Catchment-Scale Hydrodynamic Modelling of Seasonal Fluvial Processes

Modelling has provided an essential tool for predicting and understanding the complex surface and subsurface hydrological processes induced by rainfall, and also for assessing the impact of flooding of on environment, people and their properties. Traditionally modelling of seasonal or longer-term fluvial processes is achieved by hydrological models of different levels of complexity. However, due to their inherent limitations, hydrological models are not able to accurately simulate those highly transient overland flow and flooding processes induced by intense rainfall and therefore cannot reliably assess their impact on the longer-term fluvial processes. On the other hand, sophisticated hydraulic/hydrodynamic models have been widely applied to predict both slowly-varying and rapidly-varying flash flood events lasting for hours or days, but they are rarely used for the simulation of long-term fluvial processes due to their incapability in representing certain hydrological processes (e.g. infiltration and evaporation) and prohibitively long simulation time. Potentially, hydrodynamic modelling may provide more detailed information for better understanding of the dynamics of fluvial processes and the impact of extreme events on the natural and engineering environments if they can directly support long-term simulations.

In this work, a finite volume shock-capturing hydrodynamic model that solves the full 2D nonlinear shallow water equations is developed and applied to reproduce the seasonal fluvial processes at high spatial resolution in the 12398km² Chaohu River basin for the entire calendar year of 2016. New model components are developed and fully coupled to the hydrodynamic model to take into account the infiltration, subsurface flow, interception and evaporation effects. The use of high-resolution topographic data (< 10m) will enable the model to automatically capture surface storage and reliably represent river networks and flows. The overall modelling system is implemented on high-performance graphics processing units (GPUs) to substantially improve the computational efficiency for long-term simulations.

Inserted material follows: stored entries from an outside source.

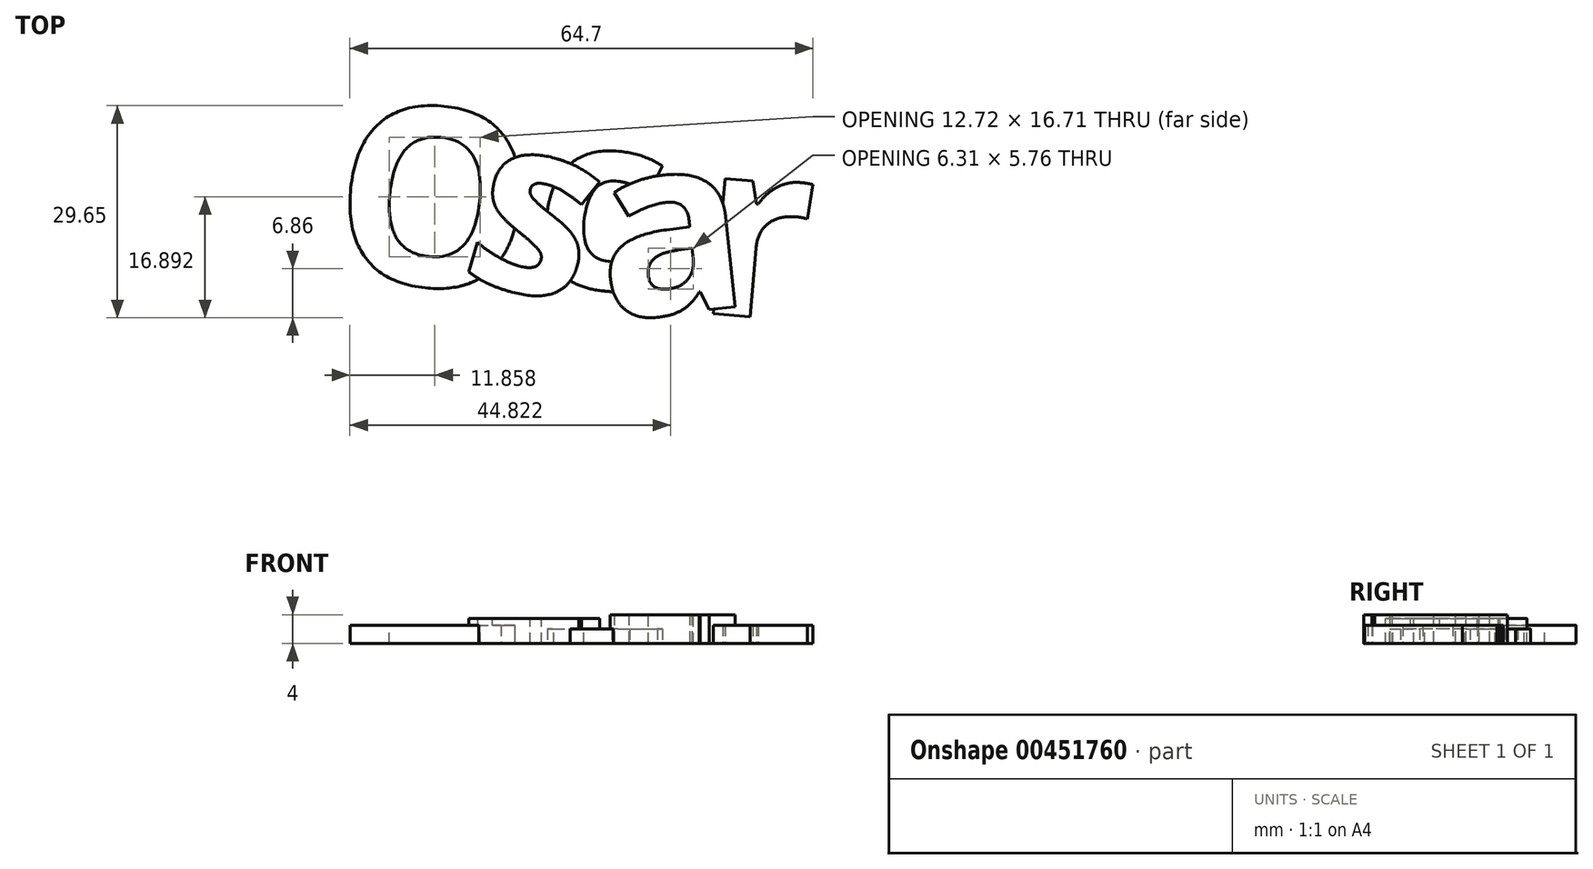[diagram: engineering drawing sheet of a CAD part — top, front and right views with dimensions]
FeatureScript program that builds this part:
annotation { "Feature Type Name" : "Feature", "Feature Type Description" : "" }
export const myFeature = defineFeature(function(context is Context, id is Id, definition is map)
    precondition{}
    {
        {
            var Q0;
            Q0=qCreatedBy(makeId("Top.planeOp"),FACE);
            var sketch = newSketch(context, id + "F0", { "sketchPlane" : qUnion([Q0])});
            skText(sketch, "E0", { "text": "O", "fontName": "OpenSans-Bold.ttf"});
            skText(sketch, "E1", { "text": "s", "fontName": "OpenSans-Bold.ttf"});
            skText(sketch, "E2", { "text": "c", "fontName": "OpenSans-Bold.ttf"});
            skText(sketch, "E3", { "text": "a", "fontName": "OpenSans-Bold.ttf"});
            skText(sketch, "E4", { "text": "r", "fontName": "OpenSans-Bold.ttf"});
            skLineSegment(sketch, "E5", {"start": v(-42.37, 50.34) * mm, "end": v(-72.31, 9.01) * mm, "construction": true});
            skLineSegment(sketch, "E6", {"start": v(-42.37, 50.34) * mm, "end": v(-72.98, 50.34) * mm, "construction": true});
            const initialGuessF0  = {"E0": [-0.0505, -0.01028, 0.99466, -0.10322, 0.025], "E1": [-0.03246, -0.01007, 0.96162, -0.27437, 0.025], "E2": [-0.0225, -0.01084, 0.99255, -0.12187, 0.025], "E3": [-0.01178, -0.0166, 0.99452, 0.10453, 0.025], "E4": [0.00072, -0.0154, 0.9962, -0.08716, 0.025]};
            skSetInitialGuess(sketch, initialGuessF0);
            skSolve(sketch);
        }
        {
            var Q0;
            {var subQ12=sQuery(id+"F0.wireOp",EDGE,"E0.sketch_text.stroke-1");Q0=makeQuery(id+"F0.imprint","IMPRINT",FACE,{"disambiguationData":[TD([[makeQuery(id+"F0.imprint","IMPRINT",EDGE,{"derivedFrom":subQ12}),-1.0]])]});}
            var Q1;
            {var subQ9=sQuery(id+"F0.wireOp",EDGE,"E1.sketch_text.stroke-12");Q1=makeQuery(id+"F0.imprint","IMPRINT",FACE,{"disambiguationData":[TD([[makeQuery(id+"F0.imprint","IMPRINT",EDGE,{"derivedFrom":subQ9}),-1.0]])]});}
            var Q2;
            {var subQ12=sQuery(id+"F0.wireOp",EDGE,"E0.sketch_text.stroke-2");Q2=makeQuery(id+"F0.imprint","IMPRINT",FACE,{"disambiguationData":[TD([[makeQuery(id+"F0.imprint","IMPRINT",EDGE,{"derivedFrom":subQ12}),-1.0]])]});}
            extrude(context, id + "F1", {"entities" : qUnion([Q0, Q1, Q2]), "depth" : 2.5 * mm, "offsetDistance" : 25 * mm});
        }
        {
            var Q0;
            {var subQ9=sQuery(id+"F0.wireOp",EDGE,"E1.sketch_text.stroke-19");Q0=makeQuery(id+"F0.imprint","IMPRINT",FACE,{"disambiguationData":[TD([[makeQuery(id+"F0.imprint","IMPRINT",EDGE,{"derivedFrom":subQ9}),-1.0]])]});}
            var Q1;
            {var subQ5=sQuery(id+"F0.wireOp",EDGE,"E1.sketch_text.stroke-17");Q1=makeQuery(id+"F0.imprint","IMPRINT",FACE,{"disambiguationData":[TD([[makeQuery(id+"F0.imprint","IMPRINT",EDGE,{"derivedFrom":subQ5}),-1.0]])]});}
            var Q2;
            {var subQ0=sQuery(id+"F0.wireOp",EDGE,"E1.sketch_text.stroke-14");Q2=makeQuery(id+"F0.imprint","IMPRINT",FACE,{"disambiguationData":[TD([[makeQuery(id+"F0.imprint","IMPRINT",EDGE,{"derivedFrom":subQ0}),-1.0]])]});}
            var Q3;
            {var subQ9=sQuery(id+"F0.wireOp",EDGE,"E1.sketch_text.stroke-12");Q3=makeQuery(id+"F0.imprint","IMPRINT",FACE,{"disambiguationData":[TD([[makeQuery(id+"F0.imprint","IMPRINT",EDGE,{"derivedFrom":subQ9}),-1.0]])]});}
            var Q4;
            {var subQ9=sQuery(id+"F0.wireOp",EDGE,"E1.sketch_text.stroke-1");Q4=makeQuery(id+"F0.imprint","IMPRINT",FACE,{"disambiguationData":[TD([[makeQuery(id+"F0.imprint","IMPRINT",EDGE,{"derivedFrom":subQ9}),-1.0]])]});}
            var Q5;
            {var subQ0=sQuery(id+"F0.wireOp",EDGE,"E1.sketch_text.stroke-24");Q5=makeQuery(id+"F0.imprint","IMPRINT",FACE,{"disambiguationData":[TD([[makeQuery(id+"F0.imprint","IMPRINT",EDGE,{"derivedFrom":subQ0}),-1.0]])]});}
            var Q6;
            {var subQ0=sQuery(id+"F0.wireOp",EDGE,"E1.sketch_text.stroke-4");Q6=makeQuery(id+"F0.imprint","IMPRINT",FACE,{"disambiguationData":[TD([[makeQuery(id+"F0.imprint","IMPRINT",EDGE,{"derivedFrom":subQ0}),-1.0]])]});}
            extrude(context, id + "F2", {"entities" : qUnion([Q0, Q1, Q2, Q3, Q4, Q5, Q6]), "operationType" : NewBodyOperationType.ADD, "depth" : 3.5 * mm, "offsetDistance" : 25 * mm});
        }
        {
            var Q0;
            {var subQ0=sQuery(id+"F0.wireOp",EDGE,"E2.sketch_text.stroke-5");Q0=makeQuery(id+"F0.imprint","IMPRINT",FACE,{"disambiguationData":[TD([[makeQuery(id+"F0.imprint","IMPRINT",EDGE,{"derivedFrom":subQ0}),-1.0]])]});}
            var Q1;
            {var subQ19=sQuery(id+"F0.wireOp",EDGE,"E1.sketch_text.stroke-17");Q1=makeQuery(id+"F0.imprint","IMPRINT",FACE,{"disambiguationData":[TD([[makeQuery(id+"F0.imprint","IMPRINT",EDGE,{"derivedFrom":subQ19}),1.0]])]});}
            var Q2;
            {var subQ5=sQuery(id+"F0.wireOp",EDGE,"E1.sketch_text.stroke-17");Q2=makeQuery(id+"F0.imprint","IMPRINT",FACE,{"disambiguationData":[TD([[makeQuery(id+"F0.imprint","IMPRINT",EDGE,{"derivedFrom":subQ5}),-1.0]])]});}
            var Q3;
            {var subQ0=sQuery(id+"F0.wireOp",EDGE,"E1.sketch_text.stroke-24");Q3=makeQuery(id+"F0.imprint","IMPRINT",FACE,{"disambiguationData":[TD([[makeQuery(id+"F0.imprint","IMPRINT",EDGE,{"derivedFrom":subQ0}),-1.0]])]});}
            var Q4;
            {var subQ6=sQuery(id+"F0.wireOp",EDGE,"E2.sketch_text.stroke-10");Q4=makeQuery(id+"F0.imprint","IMPRINT",FACE,{"disambiguationData":[TD([[makeQuery(id+"F0.imprint","IMPRINT",EDGE,{"derivedFrom":subQ6}),-1.0]])]});}
            extrude(context, id + "F3", {"entities" : qUnion([Q0, Q1, Q2, Q3, Q4]), "operationType" : NewBodyOperationType.ADD, "depth" : 2 * mm, "offsetDistance" : 25 * mm});
        }
        {
            var Q0;
            {var subQ0=sQuery(id+"F0.wireOp",EDGE,"E2.sketch_text.stroke-5");Q0=makeQuery(id+"F0.imprint","IMPRINT",FACE,{"disambiguationData":[TD([[makeQuery(id+"F0.imprint","IMPRINT",EDGE,{"derivedFrom":subQ0}),-1.0]])]});}
            var Q1;
            {var subQ13=sQuery(id+"F0.wireOp",EDGE,"E2.sketch_text.stroke-5");Q1=makeQuery(id+"F0.imprint","IMPRINT",FACE,{"disambiguationData":[TD([[makeQuery(id+"F0.imprint","IMPRINT",EDGE,{"derivedFrom":subQ13}),1.0]])]});}
            var Q2;
            {var subQ6=sQuery(id+"F0.wireOp",EDGE,"E2.sketch_text.stroke-10");Q2=makeQuery(id+"F0.imprint","IMPRINT",FACE,{"disambiguationData":[TD([[makeQuery(id+"F0.imprint","IMPRINT",EDGE,{"derivedFrom":subQ6}),-1.0]])]});}
            var Q3;
            {var subQ0=sQuery(id+"F0.wireOp",EDGE,"E3.sketch_text.stroke-16");Q3=makeQuery(id+"F0.imprint","IMPRINT",FACE,{"disambiguationData":[TD([[makeQuery(id+"F0.imprint","IMPRINT",EDGE,{"derivedFrom":subQ0}),-1.0]])]});}
            extrude(context, id + "F4", {"entities" : qUnion([Q0, Q1, Q2, Q3]), "operationType" : NewBodyOperationType.ADD, "depth" : 4 * mm, "offsetDistance" : 25 * mm});
        }
        {
            var Q0;
            {var subQ0=sQuery(id+"F0.wireOp",EDGE,"E3.sketch_text.stroke-16");Q0=makeQuery(id+"F0.imprint","IMPRINT",FACE,{"disambiguationData":[TD([[makeQuery(id+"F0.imprint","IMPRINT",EDGE,{"derivedFrom":subQ0}),-1.0]])]});}
            var Q1;
            {var subQ1=sQuery(id+"F0.wireOp",EDGE,"E3.sketch_text.stroke-16");Q1=makeQuery(id+"F0.imprint","IMPRINT",FACE,{"disambiguationData":[TD([[makeQuery(id+"F0.imprint","IMPRINT",EDGE,{"derivedFrom":subQ1}),1.0]])]});}
            extrude(context, id + "F5", {"entities" : qUnion([Q0, Q1]), "operationType" : NewBodyOperationType.ADD, "depth" : 2.5 * mm, "offsetDistance" : 25 * mm});
        }
    });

The simulation results are verified by systematically comparing with historical flood records and gauge measurements of water level and discharge. The model performance will be further demonstrated by comparing with main stream hydrological models, including e.g. HSPF. Further simulations will be also carried out to investigate model sensitivity to key model parameters, e.g. grid resolution, and friction, infiltration and evaporation parameters.